Recognition of Dompierres, school very appropriate

It isn’t often that government gets it right the first time around but that’s the case with an award given last week to the Dompierre family and the Ishpeming Public Schools by the Michigan Department of Civil Rights.

Last Friday, the Dompierres and school received a civil rights award for their campaign last year to change Michigan High School Athletic Association rules to make high school sports more accessible for Michigan students with disabilities.

The matter was detailed in a story in Saturday’s Mining Journal penned by Staff Writer Zach Jay.

The battle the Dompierre family and school waged last year and in 2011 with the Michigan High School Athletic Association to obtain a waiver allowing Eric Dompierre to play high school sports is, by this time, well known in this area.

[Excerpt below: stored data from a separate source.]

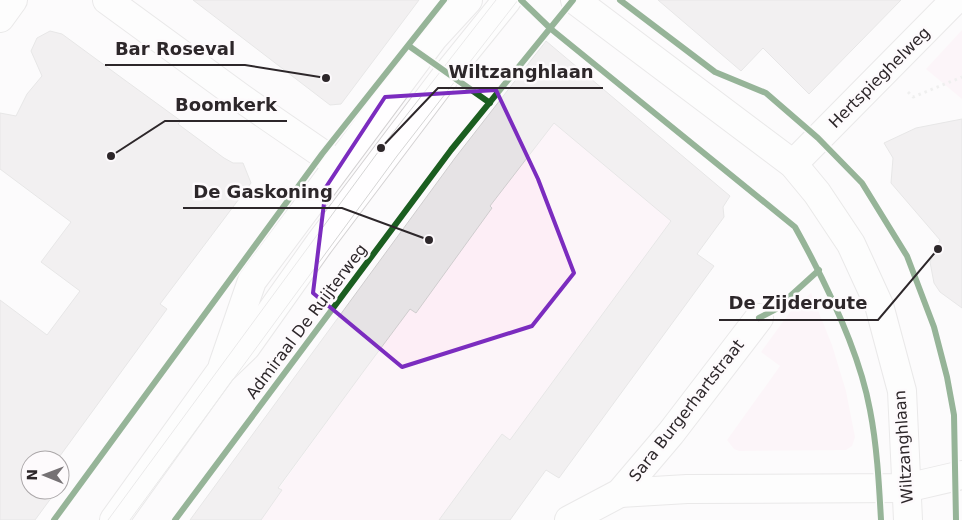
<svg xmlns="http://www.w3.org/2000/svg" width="962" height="520" font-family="'DejaVu Sans',sans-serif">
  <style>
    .green { fill: #fdeef6 }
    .building { fill: #e6e3e5; stroke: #cfcdce }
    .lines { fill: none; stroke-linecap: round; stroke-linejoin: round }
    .minor-casing { stroke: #d4d2d3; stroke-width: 30 }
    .path { stroke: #e1e1e1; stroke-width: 3; stroke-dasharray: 2.5 4; stroke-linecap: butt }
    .minor { stroke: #fffeff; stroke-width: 28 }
    .tram { stroke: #d5d5d5; stroke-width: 1 }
    .cycleway-casing { stroke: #fdfafc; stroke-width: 9 }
    .cycleway { stroke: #1b5e20; stroke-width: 6 }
    .marked { fill: none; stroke: #7b2cbf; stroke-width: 4; stroke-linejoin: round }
    .labels { text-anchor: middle; stroke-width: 5; stroke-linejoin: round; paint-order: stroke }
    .street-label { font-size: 16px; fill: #2d272a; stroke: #fdfafc }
    .leader { fill: none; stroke: #2d272a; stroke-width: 2 }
    .callout-dot { fill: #2d272a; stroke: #fdfafc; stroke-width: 2 }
    .callout-label { font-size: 18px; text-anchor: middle; font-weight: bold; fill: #2d272a; stroke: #fdfafc; stroke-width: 5; stroke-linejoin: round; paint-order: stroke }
  </style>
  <rect width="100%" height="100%" fill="#fcfbfc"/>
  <!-- green -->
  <g class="green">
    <path d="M962,30V99L926,69Z"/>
    <path d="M562,97L696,212L470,520H256Z"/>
    <path d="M811,293L832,345L846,391L855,437L852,446L846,450L739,451L734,449L727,440L780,366L761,352L790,312Z"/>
  </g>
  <!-- building -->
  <g class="building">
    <path d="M193,0H419L341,104L330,105Z"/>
    <path d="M658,0H901L809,94L763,48L741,71Z"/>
    <path d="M50,31L62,34L126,81L181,121L178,124L224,158L233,163H243L251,183L160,304L167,309L57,460H30V490H57L35,520H0V300L47,335L80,291L41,262L71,222L0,169V113L16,116L27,94L42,76L31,51L37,38Z"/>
    <path d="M546,41L730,196L723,207L724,217L697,254L714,266L559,478L546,470L510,520H439L502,434L510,440L671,221L554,123L490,206L492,208L416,313L410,309L366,368L278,488L282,490L261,520H190L455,158Z"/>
    <path d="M962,119V308L940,292L934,283L930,262L940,240L891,183L893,158L884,143L916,128Z"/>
  </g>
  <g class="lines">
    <defs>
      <g id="minor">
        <path d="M107,0L244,100L337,164"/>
        <path d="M575,0L793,164L817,193L851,244L879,305L902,391L908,520"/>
        <path d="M0,18L13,0"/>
        <path d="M793,164L955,0"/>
        <path d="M223,365L252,281L434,37L468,0"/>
        <path d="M620,493L687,489L906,488L962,475"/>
        <path d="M114,520L221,371L246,347L319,244L448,73L507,0"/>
        <path d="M569,520L620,493L671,433L759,318"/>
      </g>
    </defs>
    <!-- minor casing -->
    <use href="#minor" class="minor-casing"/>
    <!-- path -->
    <path class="path" d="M908,92L913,97L962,77"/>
    <!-- minor -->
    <use href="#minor" class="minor"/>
    <!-- tram -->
    <g class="tram">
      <path d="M108,520L381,148L496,0"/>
      <path d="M130,520L397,156L518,0"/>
    </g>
    <defs>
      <g id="cycleway">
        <path d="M521,0L551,29L795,227C825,281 859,349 870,410C877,446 879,484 881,520"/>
        <path d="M620,0L715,72L766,93L818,138L862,183L907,256L934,327L947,377L954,415L956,520"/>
        <path d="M409,46L490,103"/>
        <path d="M759,318L776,309L819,270"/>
        <path d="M54,520L322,154L444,0"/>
        <path d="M175,520L451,150L573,0"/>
      </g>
    </defs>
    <!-- cycleway casing -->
    <use href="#cycleway" class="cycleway-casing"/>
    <!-- cycleway -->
    <use href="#cycleway" class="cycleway"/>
  </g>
  <!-- marked area -->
  <path d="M0 0H962V520H0ZM496,90L538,179L574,273L532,326L402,367L313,293L326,187L385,97Z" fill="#fcfbfc" fill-opacity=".55" fill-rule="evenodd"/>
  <path class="marked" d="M496,90L538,179L574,273L532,326L402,367L313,293L326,187L385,97Z"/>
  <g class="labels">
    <!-- street labels -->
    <g class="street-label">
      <text transform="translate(879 77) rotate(-45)" y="6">Hertspieghelweg</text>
      <text transform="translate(306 321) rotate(-53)" y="6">Admiraal De Ruijterweg</text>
      <text transform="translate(686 410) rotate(-52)" y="6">Sara Burgerhartstraat</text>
      <text transform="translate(903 447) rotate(-94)" y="6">Wiltzanghlaan</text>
    </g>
  </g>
  <!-- callouts -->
  <path class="leader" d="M326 78L245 65H105M381 148L438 88H603M111 156L165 121H287M429 240L342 208H183M938 249L878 320H719"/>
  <g class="callout-dot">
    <circle cx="326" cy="78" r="5"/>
    <circle cx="381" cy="148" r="5"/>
    <circle cx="111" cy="156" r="5"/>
    <circle cx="429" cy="240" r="5"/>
    <circle cx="938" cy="249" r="5"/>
  </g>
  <g class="callout-label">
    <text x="175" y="55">Bar Roseval</text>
    <text x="521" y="78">Wiltzanghlaan</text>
    <text x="226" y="111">Boomkerk</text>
    <text x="263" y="198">De Gaskoning</text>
    <text x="798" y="309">De Zijderoute</text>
  </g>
  <!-- north arrow -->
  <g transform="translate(45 475) rotate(271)"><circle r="24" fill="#fdfafc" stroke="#aaa6a8"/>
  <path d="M0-4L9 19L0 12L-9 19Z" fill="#757174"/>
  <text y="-8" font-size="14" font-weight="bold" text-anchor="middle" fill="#2d272a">N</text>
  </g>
</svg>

MHSAA age limitation rule says that any student who turns 19 on or before Sept. 1 is ineligible to participate in school sports.

Eric, who has Down syndrome, turned 19 prior to the start of the 2012 football season but ultimately got to sport his blue and white Hematites jersey his senior year after the MHSAA finally voted overwhelmingly to allow him to submit an application for an age waiver in June 2012, and granted his waiver in August.

Additionally, as our story stated, the battle to allow Eric to play was documented in an episode of Sports Illustrated’s “Underdogs” online video series. The Dompierre episode – titled “The Heart of the Team” – won the online voting contest, and as a prize, the Ishpeming High School athletic department received a $25,000 grant and the football team received an invitation for 10 players to fly to New York City, all expenses paid, to attend SI’s “Sportsman of the Year” event.

Keeping with the idea that the trip should be a team event, the Hematites and their supporters raised funds so the entire varsity team could make the trip by bus.

We congratulate the Dompierre family and school for the perseverance they displayed in the face of adversity.

And the state civil rights commission also deserves a high five for recognizing it.